Pihole destroyed VPN

I have the following problem: I have a network with a FRITZ!Box, and a WireGuard server is running on this FRITZ!Box. Using the WireGuard server, I can access my home network remotely.

In my home network, I have a Raspberry Pi running Pi-hole. The Pi-hole has the IP address 192.168.201.254. I installed Pi-hole on the Raspberry Pi after setting up WireGuard on the FRITZ!Box.

The problem now is that I can still access everything with all other devices — for example, using the WireGuard app on my iPhone or on my computer — and everything works perfectly. However, I can’t access my home network using my travel router, the GL.iNet GL-MT3000.

The travel router has the local IP address 192.168.10.1. I already set the DNS on the travel router to point to the Pi-hole IP address, but the travel router still can’t connect to the network.

What could be the reason?
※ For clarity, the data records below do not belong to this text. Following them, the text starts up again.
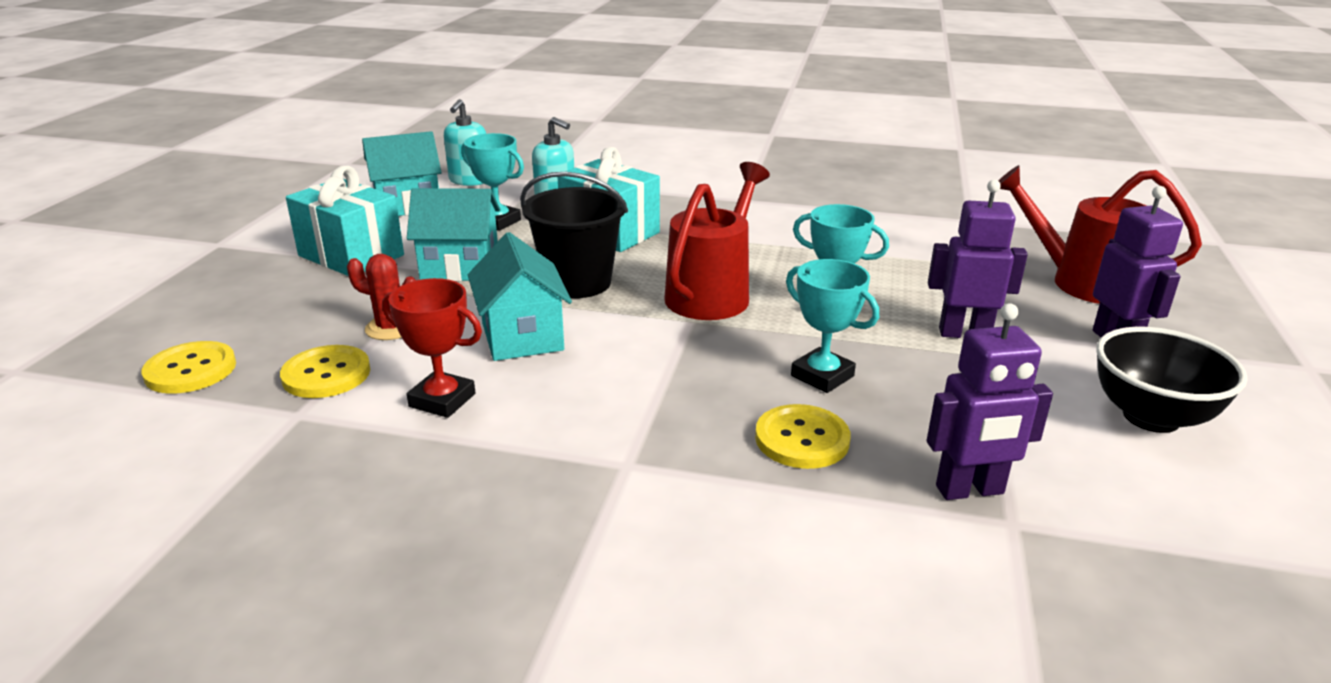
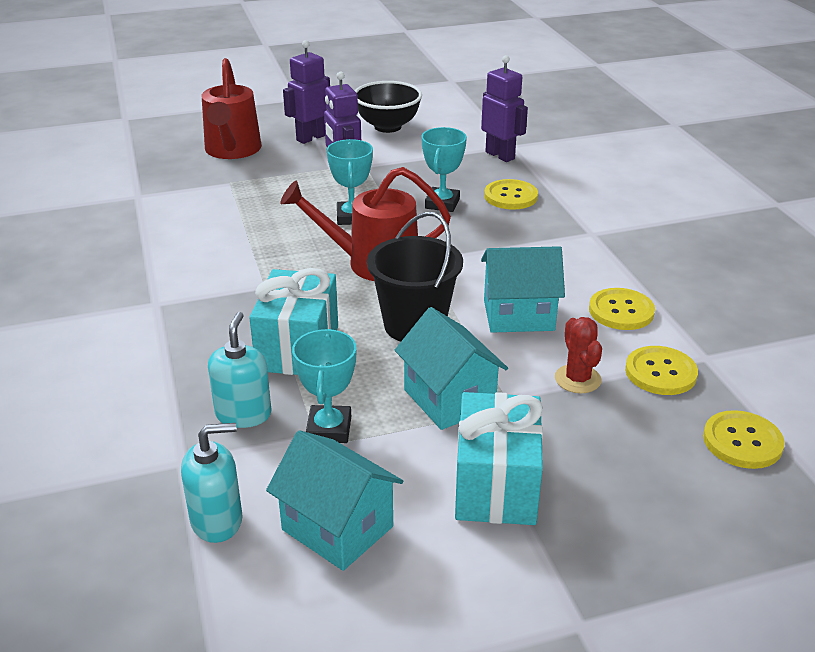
camera: 120 degrees left, 5 degrees up
red trophy [382,278,482,418] -> yellow button [589,288,655,330]
turquoise house [468,232,572,361] -> turquoise house turned 45 degrees clockwise [481,246,565,333]

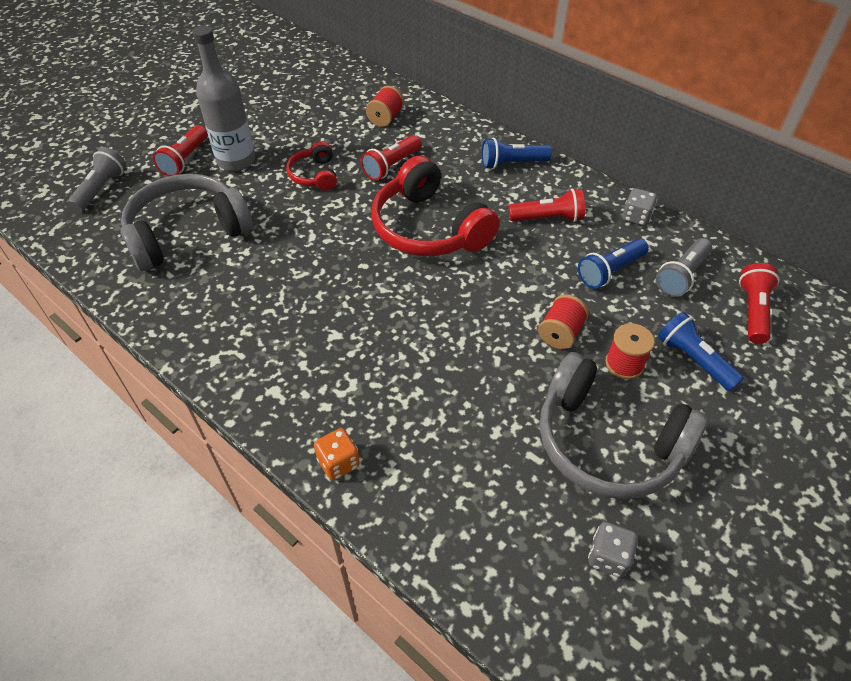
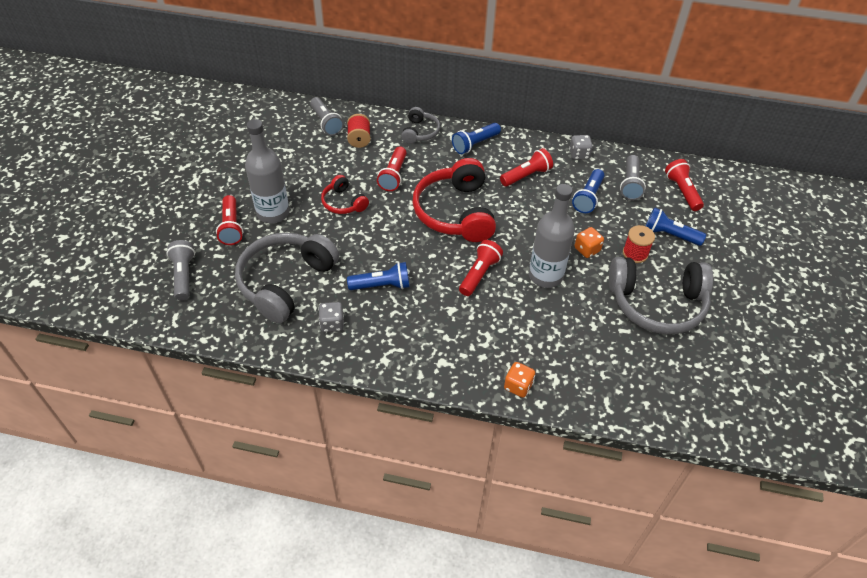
camera: 30 degrees left, 0 degrees up
red headphones [371,156,499,256] -> red headphones turned 60 degrees clockwise [413,158,496,242]
red spool [538,294,589,349] -> orange dice [575,227,604,258]
grey dice [588,522,638,577] -> grey dice moved to [319,302,344,332]
none -> grey flashlight [310,97,344,136]
none -> blue flashlight [347,262,410,290]
none -> grey headphones [401,107,440,144]
none -> red flashlight [459,240,503,296]
none -> grey bottle [529,184,575,288]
As I said, it works flawlessly with all other devices via WireGuard, just not through the travel router.

  1. Verify WireGuard Config Consistency
    Compare Configs: Check the WireGuard settings on your phone/computer vs. the GL-MT3000. Ensure:
    Endpoint (server IP:port) is correct.
    AllowedIPs includes your home network (e.g., 192.168.201.0/24) and 0.0.0.0/0
    PersistentKeepalive matches (e.g., 25).
    Re-import VPN Configure
  2. Test Pi-hole DNS:
    SSH into the GL-MT3000
    nslookup example.com 192.168.201.254

If it fails:
Allow 192.168.10.0/24 in Pi-hole’s DNS settings (Settings → DNS → Interface).
Check FRITZ!Box firewall for UDP 53 (DNS) blocking.
Add Missing Routes:
Run ip route show on the GL-MT3000. If your home network (192.168.201.0/24) isn’t routed via wg0, add it:

ip route add 192.168.201.0/24 dev wg0

  1. Check Travel Router Limits
    Firmware & Reset:
    Update the GL-MT3000 to the latest firmware. If issues persist, factory reset and reconfigure.
    Firewall/NAT:
    Disable strict firewall rules on the GL-MT3000 (temporarily) and ensure NAT is enabled for WireGuard traffic.
  2. Verify Home Network
    Check WireGuard Server Logs:
    Look for connection attempts from the GL-MT3000 in your FRITZ!Box’s WireGuard logs.
    Pi-hole Query Log:
    Check if requests from 192.168.10.x are blocked in Pi-hole’s Query Log.